You can be damn sure that if Gideon Levy ever got a story wrong the Shin Bet & IDF intelligence would be all over it. If other right wing journalists don’t trust or like his reporting they can dig into his stories & prove the weakness of them. That’s what’s done here in the States all the time. How do you think we discovered the lies Judy Miller was peddling?
I’m still waiting for you to present a Palestinian lie that Levy reported as truth. That’s the crux of this entire stupid argument we’re having. Until you can, you don’t have a leg to stand on.
This is laughable. First, it has nothing to do with Levy whose reporting you’ve accused of being propaganda because it supposedly isn’t reliable. Levy didn’t create the Dura story. Second, you haven’t even proven the Dura story is a hoax. C’mon.
The Palestinian girl has a name & I wish you’d take a few seconds to Google it here & use it. If God forbid you died I assure you I’d use yr name & not call you an ‘Israeli-American male.’ The dead deserve their names.
It is not a probable lie. If it is you prove it is. I’ve presented evidence from the commander admitting that his soldiers fired that day on those children. He even tacitly admits that she died from the firing. Why haven’t the actual police testified about what happened? Why has the investigation ended w. no serious inquiry?
I REALLY resent the insulting, mistrustful tone of yr commentary on everything that Palestinians do or say. The Aramin story was not “fed” to him by anyone. It’s no wonder that the average Israeli may never be able to make peace with Palestinians. With crude, racist attitudes like yours as the norm peace is a hopeless pipedream.
And you should talk about “feeding” stories to the media. The IDF have never been known to do that now have they? How ’bout every day of the wk & twice on Sunday?
I think they have better things to do than to fact check for Gideon Levy. Gideon Levy’s column’s appear in the op-ed page which is how they should be regarded; as opinion, not fact.
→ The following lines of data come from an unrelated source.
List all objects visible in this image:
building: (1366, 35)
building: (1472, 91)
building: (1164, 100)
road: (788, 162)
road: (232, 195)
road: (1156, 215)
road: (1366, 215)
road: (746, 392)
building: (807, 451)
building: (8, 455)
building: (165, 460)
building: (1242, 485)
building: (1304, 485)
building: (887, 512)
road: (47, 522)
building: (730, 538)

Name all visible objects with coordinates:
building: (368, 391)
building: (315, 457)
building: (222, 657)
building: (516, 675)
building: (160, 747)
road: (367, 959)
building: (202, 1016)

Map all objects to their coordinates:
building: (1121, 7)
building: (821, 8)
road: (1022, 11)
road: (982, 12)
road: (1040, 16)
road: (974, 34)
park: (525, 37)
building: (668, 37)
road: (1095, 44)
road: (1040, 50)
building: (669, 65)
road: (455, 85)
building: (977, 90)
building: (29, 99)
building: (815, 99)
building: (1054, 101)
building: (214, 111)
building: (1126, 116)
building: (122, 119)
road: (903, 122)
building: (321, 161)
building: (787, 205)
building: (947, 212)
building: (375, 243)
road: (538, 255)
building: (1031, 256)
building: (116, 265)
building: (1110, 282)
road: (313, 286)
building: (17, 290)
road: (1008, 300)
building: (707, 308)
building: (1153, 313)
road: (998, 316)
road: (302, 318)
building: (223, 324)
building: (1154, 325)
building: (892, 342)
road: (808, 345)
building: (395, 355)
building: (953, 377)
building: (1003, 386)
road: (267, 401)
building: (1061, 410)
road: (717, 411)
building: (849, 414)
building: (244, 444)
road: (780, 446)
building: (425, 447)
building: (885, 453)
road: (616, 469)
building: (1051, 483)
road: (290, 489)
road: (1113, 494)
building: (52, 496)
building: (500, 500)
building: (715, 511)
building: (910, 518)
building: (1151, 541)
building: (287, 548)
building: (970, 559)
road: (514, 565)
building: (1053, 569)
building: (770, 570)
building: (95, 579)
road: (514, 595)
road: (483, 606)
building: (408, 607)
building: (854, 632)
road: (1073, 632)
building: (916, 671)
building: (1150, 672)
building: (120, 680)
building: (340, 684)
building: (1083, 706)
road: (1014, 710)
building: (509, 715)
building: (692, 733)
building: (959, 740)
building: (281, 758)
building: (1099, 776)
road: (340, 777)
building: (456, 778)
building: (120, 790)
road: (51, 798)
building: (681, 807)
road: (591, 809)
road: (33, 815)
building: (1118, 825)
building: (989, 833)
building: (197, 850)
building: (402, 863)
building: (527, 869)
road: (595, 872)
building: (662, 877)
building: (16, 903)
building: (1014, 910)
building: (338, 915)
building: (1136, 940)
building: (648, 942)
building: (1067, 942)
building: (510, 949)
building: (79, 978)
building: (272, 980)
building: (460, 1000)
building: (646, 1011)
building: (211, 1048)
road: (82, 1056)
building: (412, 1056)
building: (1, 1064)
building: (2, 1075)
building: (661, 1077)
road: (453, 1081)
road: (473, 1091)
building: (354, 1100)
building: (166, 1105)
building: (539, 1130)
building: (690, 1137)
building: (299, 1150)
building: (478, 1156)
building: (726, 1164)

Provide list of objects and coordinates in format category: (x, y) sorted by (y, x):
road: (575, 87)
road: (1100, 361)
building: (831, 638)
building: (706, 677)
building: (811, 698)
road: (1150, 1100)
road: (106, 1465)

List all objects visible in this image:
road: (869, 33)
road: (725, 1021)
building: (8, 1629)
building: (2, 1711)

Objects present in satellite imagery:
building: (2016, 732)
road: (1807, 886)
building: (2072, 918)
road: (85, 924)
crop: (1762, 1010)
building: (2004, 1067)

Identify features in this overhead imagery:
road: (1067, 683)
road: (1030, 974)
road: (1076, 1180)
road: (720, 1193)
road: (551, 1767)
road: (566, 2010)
If any journalists present the IDF version of disputable events as facts without independant corraboration or without attributing the details to the IDF spokesperson, then he is not a worthy journalist but a mouthpiece for the IDF.
I am virtually certain that Levy is detested by the Shin Bet & IDF. You can be damn sure if they had a chance to embarrass him by pointing out he’d been duped or gotten a story wrong they’d relish the opportunity. I only wish the IDF spent its time as wisely as you seem to think it does.
Surely you must know that most Israeli journalists esp. security correspondents do precisely that. The overwhelming benefit of the doubt is almost always given to the IDF. Wild speculative theories passed off by Shin Bet spooks & IDF intelligence analysts are reported as fact w/o substantiation, clarification or explanation. There are some exceptions to the rule of course. While there is some investigative journalism within Israeli media the tradition is nothing like what it is here. Part of the reason is military censorship which stops such probing cold.
Here is Gideon Levy in his own words:
Notice the first paragraph of the qoute in his opinion which I’ve heard many times from him, but have never heard him, or you, back up. In the second paragraph (the one I emphasized) he is speaking from his personal experience so it has much more legitimacy.
You feel that the fact that Israeli journalists uncritically quote IDF spokespeople needs to be proven? I see it virtually every day I read the Israeli press but especially when the IDF kills Palestinian civilians or engages in an offensive operation. This charge is patently self-evident & if you doubt it then you too are reading yr own media uncritically.
Levy’s views toward the IDF & Israeli democracy fluctuate depending on the day & the subject. I’ve also read him recently tell a French TV correspondent that a particular IDF killing made him ashamed to be an Israeli. But I do take yr pt. that Levy feels the IDF treats him decently which is important.